▶ _Exercise text_:
···

The lack of English words doesn't mean it's impossible to discern meanings in Below The Waste.

The Art Of Noise have always hidden messages and references throughout their records and packaging, in many ways compensating for the lack of straightforward band photography and commonly-perceived image. According to JJ, one of the greatest things about all forms of instrumental music is that it's a bit like radio and you have to use your imagination.

"There's no mileage in making demo recordings overcomplicated because music is still about harmonic structure, melody and rhythm""

"If you ever listened to the original radio version of The Hitch-Hiker's Guide To The Galaxy, it was the most brilliant thing, because you had to imagine everything and your own imagination is the most powerful thing there is. When The Hitch-Hiker's Guide To The Galaxy went onto television and other visual forms it failed to work for me because it never fulfilled what my imagination had built up. And if there are any messages in what we do, the rest of it is down to the imagination of the listener, and that's part of the fun.

"For that reason videos are dreadful. I unilaterally think that they're one of the worst things ever to happen to music. It costs £50-60,000 to make a video - that's not much less than you spend on an entire album and it pisses me off. That's not to say that there are not good video makers around, but things are a bit arse about face really."

That's one of the best things about the Art Of Noise. They combine a classic regard for the purer elements of music with some of the most advanced and least traditional technology they can lay their hands on. For every 'Moments In Love' there's a 'Beatbox', for every wash of sweet strings there's a blast of thunderous electronic disco. JJ sees all his external projects as rehearsals for what he does on his own or with Dudley, although he's constantly on the lookout for new ideas, people and perspectives. This shows in the wide variety of collaborations the group have got involved in: Max Headroom, Duane Eddy and Tom Jones being the three most obvious. A typical Art Of Noise audience doesn't seem to exist - a fact that became obvious to JJ when they went on tour in 1986.

"Based on the people who turned up at the Hammersmith Odious (sic) it was an extraordinary range. In a row that my friend was sitting on there was a middle aged couple of Asian origin, some young Chinese kids, a couple of black kids in their early teens and a whole range of white people of all ages. I think that every time we put out a record we get bought by a different set of people. When we did 'Kiss' with Tom Jones in America we didn't sell into our old black audience because it wasn't a black record in the way the Americans perceive things, and it was only bought by his fans. I think there is enough in the albums for people to buy them for very different reasons.

"This is a job like anything else, and the fun part of it is in investigating areas that you don't really know much about. Record companies hate it, it's nice for them to put a record out which goes into the shops in the rock and pop category A to Z and away you go. With ours they don't really know what to do with them.

···

▶ _Exercise goal_:
Translate this sentence from the text on The Art Of Noise into French: "They combine a classic regard for the purer elements of music with some of the most advanced and least traditional technology they can lay their hands on." The lines that come next are separate material, unrelated to the text on The Art Of Noise.

▶ _Material provided_:
···

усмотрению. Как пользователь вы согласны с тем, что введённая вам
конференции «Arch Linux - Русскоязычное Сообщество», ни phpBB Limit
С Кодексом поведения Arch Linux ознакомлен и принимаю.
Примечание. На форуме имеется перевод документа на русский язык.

···

▶ _Finished exercise_:
Ils allient un respect classique pour les éléments les plus purs de la musique à certaines des technologies les plus avancées et les moins traditionnelles sur lesquelles ils peuvent mettre la main.